O petista e seu advogado Cristiano Zanin Martins, no entanto, afirmam que não houve convite antes de a polícia bater à porta da casa do ex-presidente, na manhã desta sexta-feira (4/3). Eles garantem que os policiais deram início imediato à condução coercitiva. Lula disse que "jamais se recusaria a prestar depoimento” e que, se Sergio Moro e o Ministério Público quisessem ouvi-lo, bastava tê-lo enviado um ofício, sem necessidade de levá-lo forçadamente.  

O advogado dele também criticou a ação dos policiais e apontou que ela desrespeitou a lei ao não intimá-lo previamente. “Existem regras claras e estabelecidas na legislação para aplicação da condução coercitiva e nada disso se verifica no caso concreto”, disse. Para o criminalista, “houve violação da própria legislação ordinária” em todo o procedimento, além de terem sido feridos os princípios da dignidade da pessoa humana e do devido processo legal.

O argumento de Lula e Zanin Martins é respaldado por diversos especialistas. O ex-presidente da seccional de São Paulo da Ordem dos Advogados do Brasil Antonio Cláudio Mariz de Oliveira e o especialista em Direito Penal Fernando Fernandes avaliam que o ex-presidente não descumpriu uma intimação de forma injustificada e, por isso, não poderia ser levado à força para depor.

Na visão do criminalista Daniel Bialski, sócio do Bialski Advogados Associados, a condução coercitiva é uma exceção. “E não se pode usar a exceção sem justa causa, o que me parece não ter ocorrido.”

Filipe Fialdini, do Fialdini Advogados, vai além e chama a medida contra Lula de “sequestro”. “O sequestro do ex-presidente foi um ato ilegal, desprovido de embasamento legal. A lei é clara: ninguém pode ser constrangido a fazer qualquer coisa, senão em virtude de lei. E não há lei que autorize o sequestro de suspeitos”, alegou.

Embora afirme que, em tese, um investigado só pode se levado de forma forçada se descumprir intimação, a advogada Sylvia Urquiza, do escritório Urquiza, Pimentel e Fonti Advogados, destaca que esse tipo de ação vem sendo usado com frequência por magistrados – inclusive por Moro.

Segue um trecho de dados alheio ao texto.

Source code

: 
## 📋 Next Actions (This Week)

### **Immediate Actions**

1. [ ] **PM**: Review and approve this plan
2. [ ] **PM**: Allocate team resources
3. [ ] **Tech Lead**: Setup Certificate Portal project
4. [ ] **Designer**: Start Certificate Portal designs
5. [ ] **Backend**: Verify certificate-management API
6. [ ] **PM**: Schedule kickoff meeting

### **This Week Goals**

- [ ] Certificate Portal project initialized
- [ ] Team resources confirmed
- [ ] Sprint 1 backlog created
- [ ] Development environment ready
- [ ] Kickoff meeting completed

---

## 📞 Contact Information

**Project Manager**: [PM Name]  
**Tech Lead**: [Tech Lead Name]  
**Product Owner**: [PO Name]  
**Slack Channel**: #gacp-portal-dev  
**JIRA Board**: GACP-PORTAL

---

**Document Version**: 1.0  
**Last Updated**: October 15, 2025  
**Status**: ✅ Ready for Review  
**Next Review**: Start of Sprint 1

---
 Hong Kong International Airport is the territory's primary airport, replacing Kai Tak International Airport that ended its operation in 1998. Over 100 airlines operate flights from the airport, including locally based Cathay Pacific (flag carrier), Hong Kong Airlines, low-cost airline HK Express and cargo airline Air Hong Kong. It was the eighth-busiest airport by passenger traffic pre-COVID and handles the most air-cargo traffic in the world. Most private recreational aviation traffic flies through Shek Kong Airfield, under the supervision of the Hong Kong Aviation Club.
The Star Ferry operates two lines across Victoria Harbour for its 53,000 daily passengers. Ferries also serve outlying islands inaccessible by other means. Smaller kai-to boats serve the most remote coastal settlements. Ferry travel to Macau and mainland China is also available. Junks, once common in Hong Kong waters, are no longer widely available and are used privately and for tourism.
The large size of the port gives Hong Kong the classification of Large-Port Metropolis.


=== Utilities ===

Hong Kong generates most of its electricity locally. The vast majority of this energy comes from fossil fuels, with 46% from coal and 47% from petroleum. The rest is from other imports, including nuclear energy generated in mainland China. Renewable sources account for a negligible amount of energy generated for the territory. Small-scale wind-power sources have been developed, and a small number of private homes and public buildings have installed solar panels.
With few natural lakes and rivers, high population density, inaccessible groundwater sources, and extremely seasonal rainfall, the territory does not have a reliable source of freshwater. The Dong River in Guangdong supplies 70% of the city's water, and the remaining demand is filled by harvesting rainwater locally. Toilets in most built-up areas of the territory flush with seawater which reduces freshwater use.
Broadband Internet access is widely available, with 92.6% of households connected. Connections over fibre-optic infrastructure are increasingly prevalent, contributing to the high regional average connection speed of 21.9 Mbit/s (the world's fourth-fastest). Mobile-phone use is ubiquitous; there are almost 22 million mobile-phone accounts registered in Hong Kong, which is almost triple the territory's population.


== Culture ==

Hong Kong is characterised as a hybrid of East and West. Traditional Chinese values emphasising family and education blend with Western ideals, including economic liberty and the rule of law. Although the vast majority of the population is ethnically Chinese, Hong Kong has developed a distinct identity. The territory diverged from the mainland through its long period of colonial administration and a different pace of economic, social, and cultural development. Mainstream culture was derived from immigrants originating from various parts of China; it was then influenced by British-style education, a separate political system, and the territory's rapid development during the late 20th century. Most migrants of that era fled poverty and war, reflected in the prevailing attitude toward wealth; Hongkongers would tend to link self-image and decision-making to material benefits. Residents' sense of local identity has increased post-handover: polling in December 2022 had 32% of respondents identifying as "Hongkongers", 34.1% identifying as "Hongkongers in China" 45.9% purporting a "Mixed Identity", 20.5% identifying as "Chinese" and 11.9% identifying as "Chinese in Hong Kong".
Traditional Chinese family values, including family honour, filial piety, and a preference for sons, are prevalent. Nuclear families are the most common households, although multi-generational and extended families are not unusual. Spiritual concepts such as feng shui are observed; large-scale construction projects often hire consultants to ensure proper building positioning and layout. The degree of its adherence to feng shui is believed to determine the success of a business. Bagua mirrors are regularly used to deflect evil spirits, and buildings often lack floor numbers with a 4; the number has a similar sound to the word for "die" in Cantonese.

“O entendimento atual da Justiça é de que ela pode ser decretada por ordem judicial como medida alternativa à prisão preventiva. Os garantistas do Direito Penal, no entanto, entendem que esse tipo de condução seria uma suposta prisão ilegítima (‘prisão para averiguação’). Mas a condução vem sendo determinada pelo juiz Sergio Moro desde fevereiro de 2014 e nenhuma das cortes superiores se opôs. Pelo contrário”, lembrou.

Esse entendimento, no entanto, não encontra respaldo na mais alta corte do país. O ministro Marco Aurélio, do Supremo Tribunal Federal, declarou à Folha de S.Paulo não ter entendido a atitude tomada pela polícia. "Só se conduz coercitivamente, ou, como se dizia antigamente, debaixo de vara, o cidadão de resiste e não comparece para depor. E o Lula não foi intimado."

Procurada pela revista Consultor Jurídico, a PF não havia se manifestado até o fechamento desta reportagem.

Sem espetacularização
A condução coercitiva de Lula não foi o único ato da PF que descumpriu ordem de Sergio Moro. Na decisão em que autorizou a medida caso o petista negasse o convite para depor, o juiz também deixou claro que a PF não deveria tornar a ação um espetáculo.

“Consigne-se no mandado que NÃO deve ser utilizada algema e NÃO deve, em hipótese alguma, ser filmado ou, tanto quanto possível, permitida a filmagem do deslocamento do ex-presidente para a colheita do depoimento”, ordenou Moro no despacho.

Favores "sub-reptícios"
Em outra decisão, de 24 de fevereiro, o juiz da “lava jato” autorizou busca e apreensão em diversos endereços ligados ao fundador do PT – como o Instituto Lula, o triplex em Guarujá e o sítio em Atibaia – por entender que os valores e favores de empreiteiras ao ex-presidente podem, em princípio, “configurar crimes de corrupção e de lavagem de dinheiro no contexto do esquema criminoso que vitimou a Petrobras”.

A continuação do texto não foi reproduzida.